A plausible implication is that these targets are generically superior wherever the geometry is ambiguous under photometric supervision alone, as in the “shape-from-silhouette” or glass/occluder cases noted in NeRF systems (Rau et al., 19 Mar 2024).

6. Extensions and Applications Beyond Vision

Depth–ray prediction targets are not exclusive to vision. In underwater acoustic localization (Huang et al., 2023), ray-tracing expresses the mapping from launch angle to travel time (and horizontal distance) as a monotonic function, and target depth is inferred by inverting this function over rays. The estimation is robustified by iteratively bracketing the admissible launch angles (hence effective ray termination depths) and matching predicted to measured signal travel times via physically meaningful models.

This generality underscores the importance of ray-based targets anytime path-dependent measurements are involved, such as in acoustic, radar, or seismic imaging.

7. Outlook and Significance

By moving beyond the scalar or per-pixel view of depth, depth–ray prediction targets enable fundamentally richer, more physically grounded, and uncertainty-aware depth learning across rendering, reconstruction, and localization tasks.

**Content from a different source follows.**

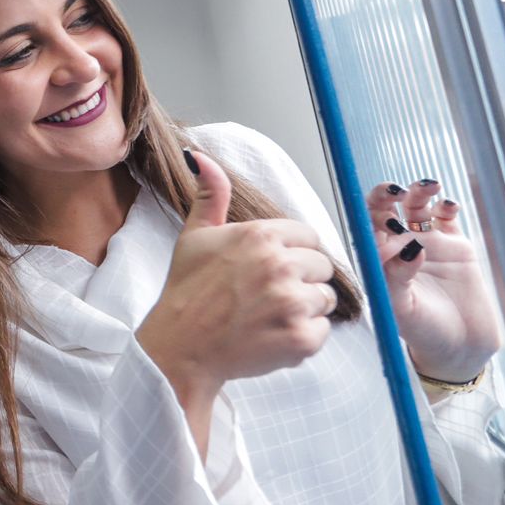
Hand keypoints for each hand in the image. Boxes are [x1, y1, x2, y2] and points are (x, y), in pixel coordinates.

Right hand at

Their adoption is catalyzed by advances in differentiable rendering, transformer-based fusion, robust loss functions (EMD, multi-task SDF), and automated uncertainty estimation. Empirical evidence confirms their superiority on both classical and challenging benchmarks, notably in scenes with ambiguous geometry or in regimes with noisy or out-of-domain priors (Rau et al., 19 Mar 2024, Duisterhof et al., 5 Jun 2025, Shi et al., 2023).

This evolving paradigm is likely to underpin future generalization across tasks that require precise, robust, and context-aware depth reasoning, extending from computer vision to diverse sensing modalities.